La Querelle de l’école des femmes et La Femme du boulanger
De nos jours, la flexibilité des liens du mariage tend à réduire le nombre des cocus explicites. On peut y voir une manière de progrès, et un « acquis de la modernité », comme diraient les personnes de qualité. Mais on peut aussi déplorer cette avancée sociale, en ce qu’elle prive les dramaturges contemporains d’un thème longtemps tenu pour inépuisable.
En cette année 1998, le cocuage est pourtant à l’honneur sur les planches parisiennes. La Cartoucherie de Vincennes nous donne La Querelle de l’école des femmes, en jouant d’affilée L’École des femmes , La Critique de l’école des femmes et L’Impromptu de Versailles, cette dernière pièce contenant de larges allusions aux difficultés que les deux premières causèrent à Molière.
De son côté, la Comédie des Champs-Élysées vient de monter la version pour le théâtre de La Femme du boulanger, de Pagnol. Le GPX y convie d’ailleurs ses adhérents.
Si j’ai vu le premier spectacle, j’ai dû me contenter de relire le texte de Pagnol. On ne peut pas être partout à la fois.
Certes, Arnolphe n’est point cocu, puisqu’il n’est pas encore marié. Il compte seulement terminer la chose dans demain, mais elle se termine autrement qu’il voulait. Anterôs en tout cas, ce petit dieu grec de l’amour non partagé – que les Grecs n’avaient pas, semble-t-il, réservé aux seuls cocus – s’acharne sur lui au degré d’en faire un guignol pitoyable.
Il est, à la Cartoucherie, incarné sans fausse note par Serge Maggiani. Et on peut, enfin, voir une exquise Agnès en la personne de Carine Noury. Enfin, parce que ces Agnès-là ne sont guère fréquentes. Je me souviens de l’une d’elles, interprétée au Français par Nathalie Bécue, mal distribuée car son physique ingrat la contraignait à jouer une Agnès à demi demeurée, dont on se demandait comment le pétulant Horace avait pu s’enticher ; d’une autre, dans un spectacle mis en scène et joué par Marcel Maréchal, sans doute mignonne à souhait, mais si fluette qu’on ne l’entendait pas.

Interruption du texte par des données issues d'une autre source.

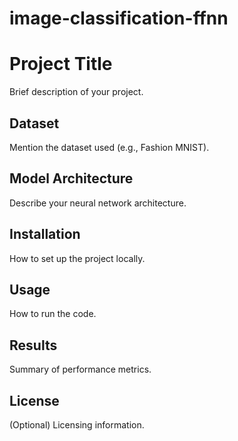 # image-classification-ffnn
# Project Title

Brief description of your project.

## Dataset

Mention the dataset used (e.g., Fashion MNIST).

## Model Architecture

Describe your neural network architecture.

## Installation

How to set up the project locally.

## Usage

How to run the code.

## Results

Summary of performance metrics.

## License

(Optional) Licensing information.
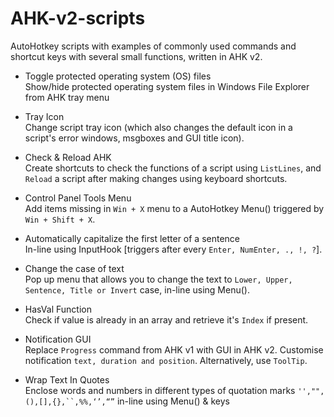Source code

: # AHK-v2-scripts

AutoHotkey scripts with examples of commonly used commands and shortcut keys with several small functions, written in AHK v2. 

- Toggle protected operating system (OS) files  
  Show/hide protected operating system files in Windows File Explorer from AHK tray menu
  
- Tray Icon  
  Change script tray icon (which also changes the default icon in a script's error windows, msgboxes and GUI title icon).
  
- Check & Reload AHK  
  Create shortcuts to check the functions of a script using `ListLines`, and `Reload` a script after making changes using keyboard shortcuts.
  
- Control Panel Tools Menu  
  Add items missing in `Win + X` menu to a AutoHotkey Menu() triggered by `Win + Shift + X`.
  
- Automatically capitalize the first letter of a sentence  
  In-line using InputHook [triggers after every `Enter, NumEnter, ., !, ?`].
  
- Change the case of text  
  Pop up menu that allows you to change the text to `Lower, Upper, Sentence, Title or Invert` case, in-line using Menu().
  
- HasVal Function  
  Check if value is already in an array and retrieve it's `Index` if present.
  
- Notification GUI  
  Replace `Progress` command from AHK v1 with GUI in AHK v2. Customise notification `text, duration and position`. Alternatively, use `ToolTip`.
  
- Wrap Text In Quotes  
  Enclose words and numbers in different types of quotation marks `'',"",(),[],{},``,%%,‘’,“”` in-line using Menu() & keys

Et quelle spontanéité et jeune insouciance dans le jeu d’Hortense-Stéphane Comby ! Une fête pour l’œil et l’oreille.
Tout cela dans un décor de Nicolas Sire, d’une parfaite simplicité, où une lampe allumée derrière une fenêtre petite et haute suffit à la touche de mystère et de poésie dont le théâtre ne saurait se passer. Arnolphe fait rire, parce que le métier de Molière était de faire rire, mais dans ce triomphe de la jeunesse inconsciente sur l’imbécillité d’un adulte.
Quelle mâle gaieté, si triste et si profonde
Que lorsqu’on vient d’en lire, on devrait en pleurer.
Pagnol savait bien, lui aussi, de quoi est bâtie la vie des hommes : quelques joies très vite effacées par d’inoubliables chagrins. Il ajoutait cependant : Il n’est pas nécessaire de le dire aux enfants.
Tenant le public pour un grand enfant, il se garde bien de lui révéler ce secret, et La Femme du boulanger se termine de touchante manière. L’infidèle revient après sa brève aventure, penaude mais si gentiment accueillie par son boulanger de mari. Il lui a fait rôtir un poulet. Elle le mange, d’abord du bout des lèvres, puis de bon appétit parce que, après tout, elle est jeune, et qu’elle a faim. Désorientée, elle avoue : Une bonté comme la tienne, c’est pire que des coups de bâton. Pour s’entendre répondre : Que veux-tu, la bonté, c’est difficile à cacher. Alors, excuse-moi. Je ne le fais pas exprès. Pardonne-moi.
Du pur Pagnol et, en entendant cela, on n’a plus du tout envie de rire de ce cocuage provençal, pourtant si joyeusement conté. J’espère que M. Galabru le dit bien, sans « en faire trop ». Cela lui arrive, malheureusement.